While the report didn’t go into any further detail, it’s entirely plausible that Apple is looking into various methods of wireless charging, much like the induction charging used by the Palm Pre.
But what other options are there?
Exploring the matter further, MacRumors earlier this week posted on new technologies related to wireless charging. Yep, you read that correctly folks. What was once an April Fool’s joke that accidentally made the cover of PC Magazine is slowly but surely becoming a reality.
A startup company called WiTricity is making significant strides in wireless electricity. The technology is built upon research from MIT’s famed research labs where scientists have demonstrated the ability to transfer power through the air at a distance of a couple meters. This provides a more useful solution than induction charging which requires the device be in direct contact with the charging device.
So how does it all work?
The magnetic fields of two properly designed devices with closely matched resonant frequencies can couple into a single continuous magnetic field. Prof. Soljačić’s team showed how to use this phenomenon to enable the transfer of power from one device to the other at high efficiency and over a distance range that is useful for real-world applications.
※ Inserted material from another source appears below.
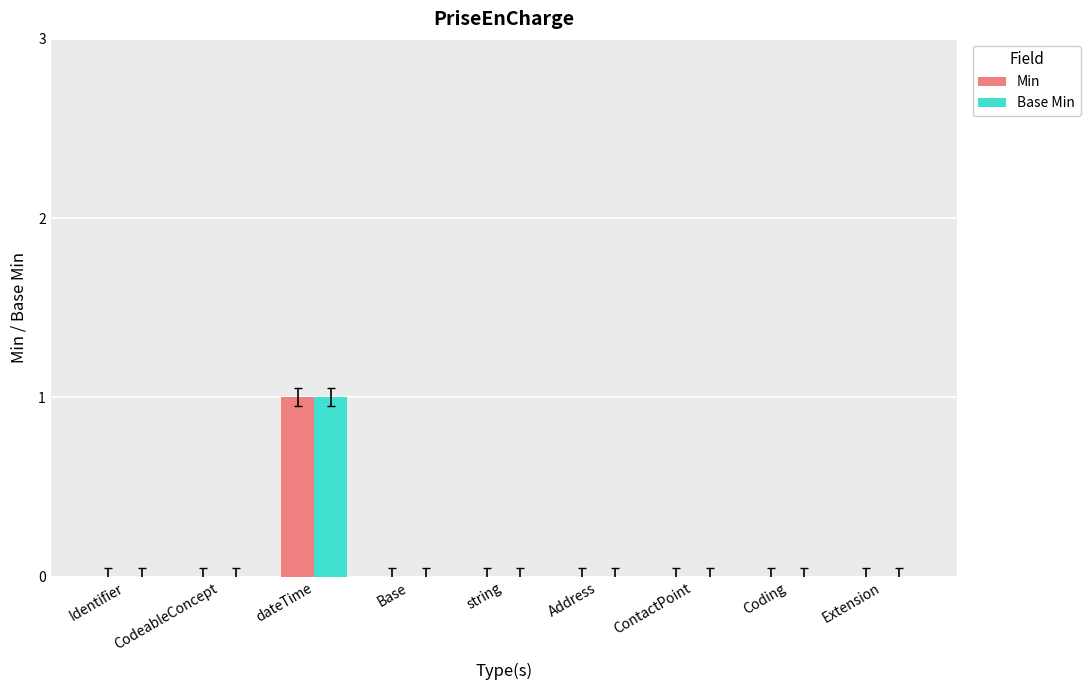

At which category is the sum across all series the highest?

dateTime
And while futurisitic technologies like this often make for great headlines, WiTricity seems to have a lot more substance behind it. The technology was demoed at the TED technology conference in 2009 and MacRumors reports that companies like Toyota and Intel are already experimenting with the technology as well.
So how is Apple a part of all this?
The link to Apple comes by way of a international patent application from Apple called “Wireless power utilization in a local computing environment.” The application was first published in May of this year and specifically details the same resonance technology and refers to the original paper published by the MIT researchers.
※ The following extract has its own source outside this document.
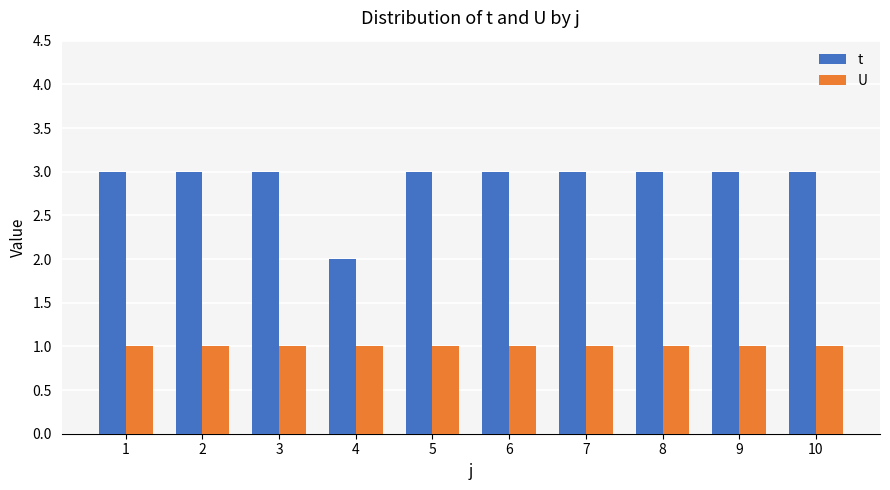

How many bars are there in each group?

2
Apple describes a scenario where your iMac could be the source of this resonance power to provide a virtual charging area in front of your computer. Keyboards, mice and even mobile electronic devices like the iPhone or iPad could be charged simply be being in a 1 meter proximity to your computer. In typical Apple fashion, they describe that “by doing away with clumsy and annoying cables and eliminating the need to replace batteries, an easy to use and efficient local computing environment can be provided to the user.”
Now that’s some game changing stuff right there.
Of course, Apple often files patents for technologies and ideas it never ends up implementing in real world products, but as the feature set amongst competing smartphones continues to converge, who knows what steps Apple will take in the future to differentiate it’s offerings from the rest of the pack.